Poi il paragone con cinema e teatri: “Nel 2021 sono stati esonerati dal versamento della seconda rata dell’Imu e da quello del 2022. Le discoteche invece sono state esonerate solo per il primo semestre del 2021 e poi non si è saputo più nulla, nonostante tutte le nostre richieste di avere lo stesso trattamento dei cugini del mondo del pubblico spettacolo. Nessuna risposta da parte del governo, il 16 dicembre è scattata la rata del secondo semestre dell’Imu e il 23 dicembre ci chiudono. Un locale come il Piper paga circa 30 mila euro annui di Imu, la seconda rata era di 16 mila euro. Non ci si può comportare in questa maniera. Io ho dovuto anche discutere con i miei soci per autorizzare il pagamento dei 16 mila euro, confidando negli incassi di Capodanno. E tu, dopo aver intascato i soldi, il 23 decidi di chiudere tutto. Cosa avrei dovuto fare? Non avrei dovuto pagare. Mi sarei dovuto comportare da furbetto, dicendo poi vedremo. Ecco perché in Italia succede quello che succede”.

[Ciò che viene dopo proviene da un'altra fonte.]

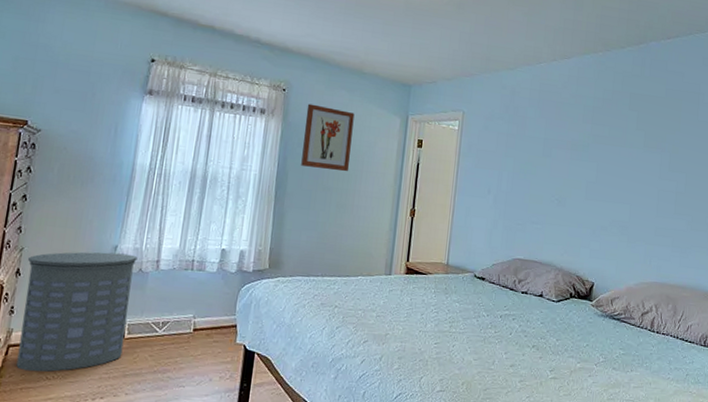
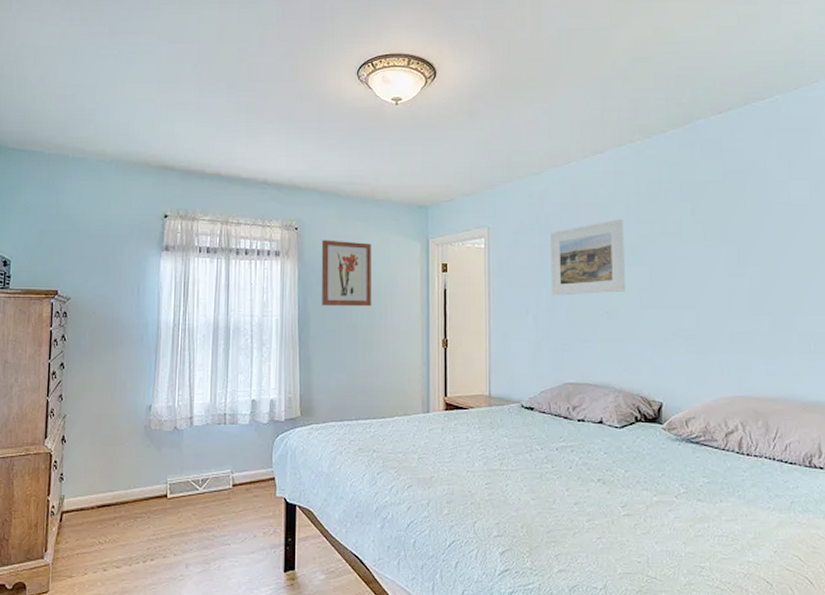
laundry hamper: present [16,252,138,372] -> none [70,413,171,537]
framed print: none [512,118,580,183] -> present [550,219,625,296]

Una perdita che supera tranquillamente i 150 milioni di euro per le attività di tutta Italia: “Io stimo per il settore una perdita tra i 50 e i 60 milioni di euro di mancati incassi nel nostro Paese per l’annullamento della serata di Capodanno. Se poi andiamo a ragionare fino al 31 di gennaio, diciamo che possiamo aggiungere altri 80 milioni di euro per la mancata apertura di quattro fine settimana consecutivi. A questo dobbiamo aggiungere tutto l’indotto, ovvero tutte le forniture (beverage e food) che non vengono fatte, il mancato impegno degli ingaggi che vengono assunti con le maestranze e con gli artisti, tutta la pubblicità che salta per promuovere i nostri eventi, il danno economico è importante. Ecco perché io dico che il danno lo si fa al Paese, non solo a noi. Solo un locale come il Piper ha circa 80 persone segnate regolarmente. Se diciamo che non tutti i locali sono grandi come il Piper, anche se ce ne sono di più grandi come il Qube, io stimo una media di 50 persone per duemila aziende sono 100 mila persone che per un mese rimarranno senza lavoro e senza nessun aiuto”.